To mitigate against this risk, we recommend that the rates at which a private prosecutor can recoup its costs be limited to the guideline CPS rates. Whilst it is in fact open to the Courts to do this already, it would be preferable for this to be set out in a suitable practice direction. In doing so, this would mean that the motives of a private prosecutor would be more closely aligned with its most important role, as a Minister of Justice, rather than being a more expensive method (to the State) by which crime can be prosecuted. We would expect the savings to Central Funds which would result to be diverted to the CPS and other public bodies who do not prosecute for financial gain. This would support the principle that, where possible, the more appropriate entity to bring a prosecution is a public body
Charging Practice
We note that in the oral evidence given to the Committee the issue of the Post Office charging defendants both with theft and false accounting was raised. The Court of Appeal considered this issue in the case of R. v Eden (1971) 55 Cr. App. R. 193 in which the practice of the Post Office charging both theft and false accounting received judicial disapproval:
‘It seems to this Court to be rather odd that two counts, theft and false accounting, should be put in parallel setting, if it is the object of the prosecution to secure a conviction on the first only if the second is proved, or on the second only if the first is proved. There would seem in those circumstances but little point in putting two separate counts. It would be better in future that the prosecution should make up its mind as to whether or not it really wants a conviction on a count for false accounting only if theft; is proved: if so, reliance should be placed on one count only. On the other hand, there may be cases when it is wise to have a count for false accounting; where, for instance, a temporary gain could be the object of the dishonest act’ per Sachs L.J.

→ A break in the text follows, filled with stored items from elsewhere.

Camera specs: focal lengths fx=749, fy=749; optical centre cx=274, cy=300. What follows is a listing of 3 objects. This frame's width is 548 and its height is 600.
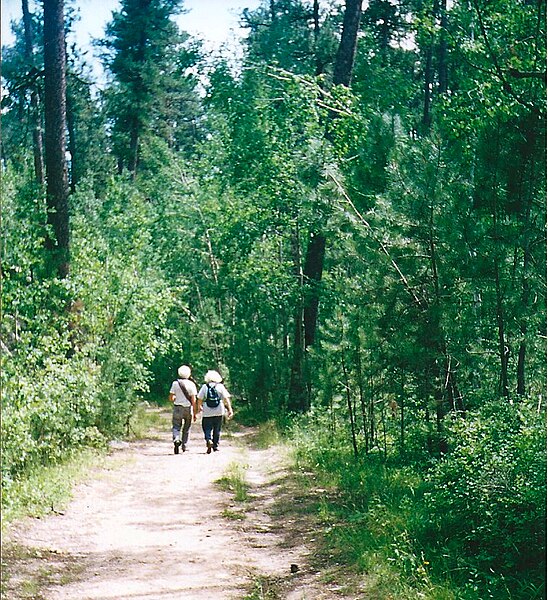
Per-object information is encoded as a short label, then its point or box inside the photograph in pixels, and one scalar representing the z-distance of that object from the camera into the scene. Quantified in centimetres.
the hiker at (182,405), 1349
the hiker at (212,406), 1352
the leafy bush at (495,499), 568
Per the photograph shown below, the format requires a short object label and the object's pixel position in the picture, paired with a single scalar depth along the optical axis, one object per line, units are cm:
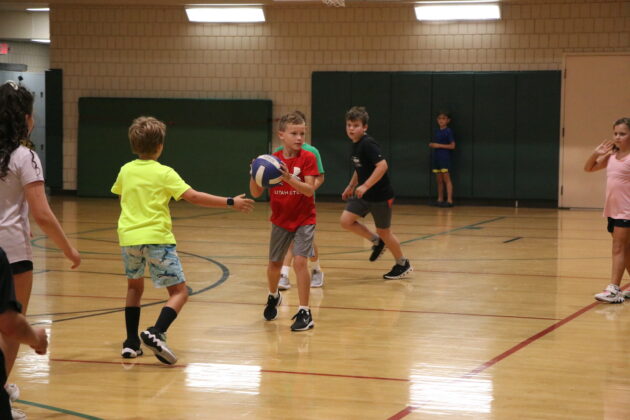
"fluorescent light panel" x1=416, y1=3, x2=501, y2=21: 1717
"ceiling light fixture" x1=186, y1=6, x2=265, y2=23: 1825
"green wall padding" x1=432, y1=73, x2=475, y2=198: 1761
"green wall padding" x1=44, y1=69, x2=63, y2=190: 1945
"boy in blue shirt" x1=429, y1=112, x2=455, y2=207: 1745
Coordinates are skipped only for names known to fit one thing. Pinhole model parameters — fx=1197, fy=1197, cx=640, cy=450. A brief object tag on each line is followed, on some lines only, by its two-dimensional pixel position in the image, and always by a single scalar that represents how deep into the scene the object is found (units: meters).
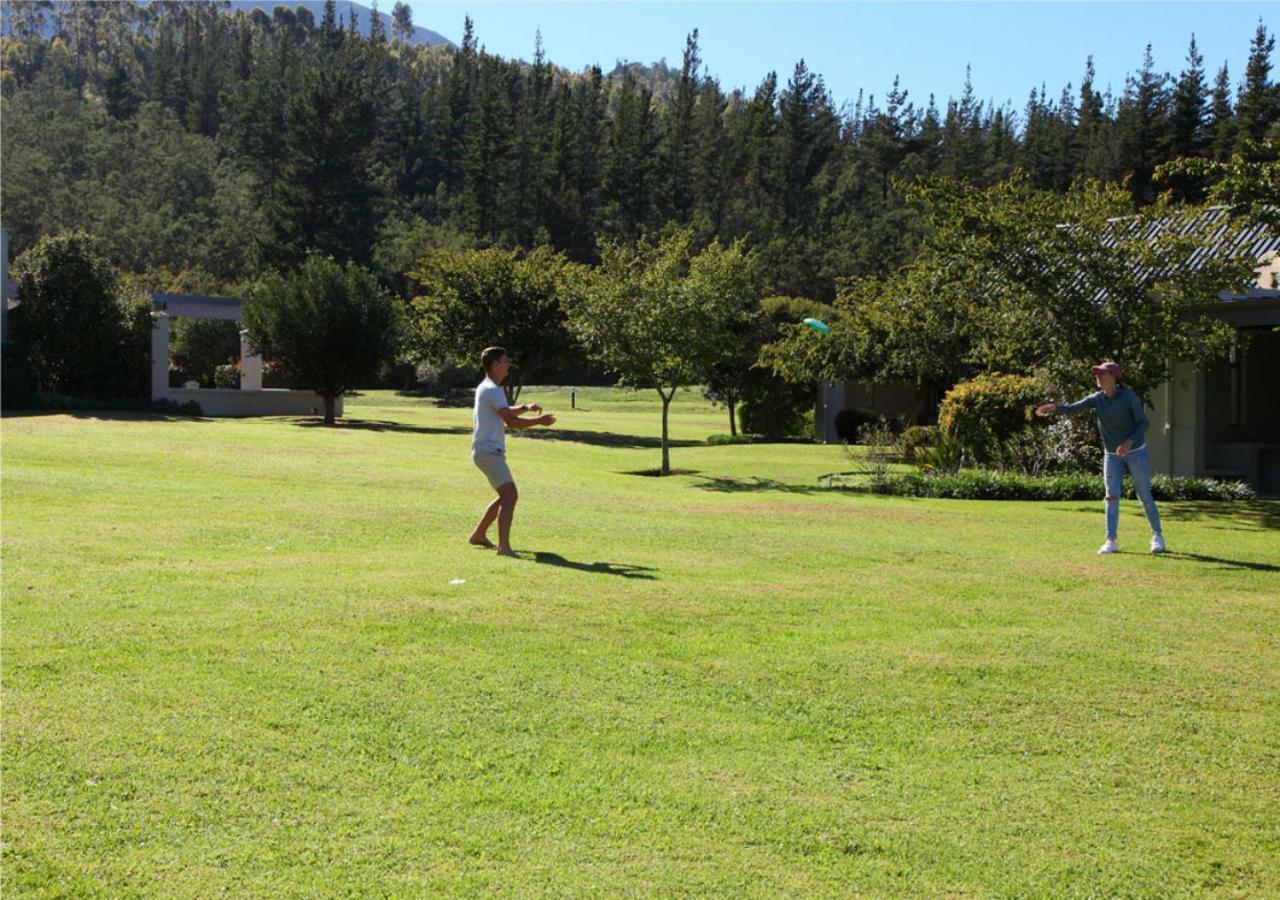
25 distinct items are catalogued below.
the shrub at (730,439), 36.69
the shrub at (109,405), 30.09
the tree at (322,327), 37.12
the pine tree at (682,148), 87.25
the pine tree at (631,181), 84.25
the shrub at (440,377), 61.84
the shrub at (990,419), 21.83
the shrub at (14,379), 29.61
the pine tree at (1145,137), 70.19
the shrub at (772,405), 39.50
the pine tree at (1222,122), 65.38
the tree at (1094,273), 18.44
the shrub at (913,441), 26.77
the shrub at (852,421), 36.44
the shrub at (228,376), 48.66
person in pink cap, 12.74
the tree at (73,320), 31.95
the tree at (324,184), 74.50
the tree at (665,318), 24.64
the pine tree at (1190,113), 70.00
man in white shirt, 11.03
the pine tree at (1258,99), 64.94
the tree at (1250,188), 15.72
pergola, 34.53
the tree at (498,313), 39.41
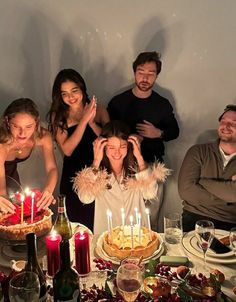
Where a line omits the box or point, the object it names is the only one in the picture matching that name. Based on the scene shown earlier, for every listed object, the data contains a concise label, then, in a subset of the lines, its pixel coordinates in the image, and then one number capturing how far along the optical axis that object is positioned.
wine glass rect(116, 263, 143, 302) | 1.53
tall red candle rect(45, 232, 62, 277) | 1.66
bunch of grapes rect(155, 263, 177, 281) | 1.72
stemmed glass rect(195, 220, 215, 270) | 1.82
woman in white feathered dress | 2.64
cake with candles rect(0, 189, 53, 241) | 1.86
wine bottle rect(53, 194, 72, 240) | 2.02
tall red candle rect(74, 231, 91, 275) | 1.68
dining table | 1.79
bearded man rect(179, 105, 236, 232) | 2.87
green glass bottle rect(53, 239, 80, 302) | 1.49
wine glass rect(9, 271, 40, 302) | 1.40
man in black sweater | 3.19
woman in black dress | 2.90
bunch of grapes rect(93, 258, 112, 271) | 1.78
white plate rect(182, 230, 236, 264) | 1.88
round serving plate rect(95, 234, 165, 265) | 1.86
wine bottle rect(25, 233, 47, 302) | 1.48
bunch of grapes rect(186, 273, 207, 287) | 1.64
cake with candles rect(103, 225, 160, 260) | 1.86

We recommend that a greater role be explored for the CPS to be able to direct private prosecutors on the appropriate charges to bring without needing to take over the entire prosecution, that normally being a heavy-handed and potentially expensive remedy the problem.
Other safeguards
We also recommend that the CPS’ role in monitoring private prosecutions be made easier by way of mandatory reporting of the commencement of a private prosecution to the CPS. This would not have any significant resource implications for the CPS as the fact of reporting would not necessarily trigger a review, and it would enable enhanced monitoring and data collection. We would suggest that a standard form report be generated and filed digitally, and be provided for in the Criminal Procedure Rules. Such a report could include also declarations from the Prosecutor, signed by a statement of truth, as to whether or not the case had been reported to public investigating authorities, and confirm declarations as to the extent of investigation and disclosure carried out, to complement the existing information laid before the Magistrates’ Court to commence the prosecution.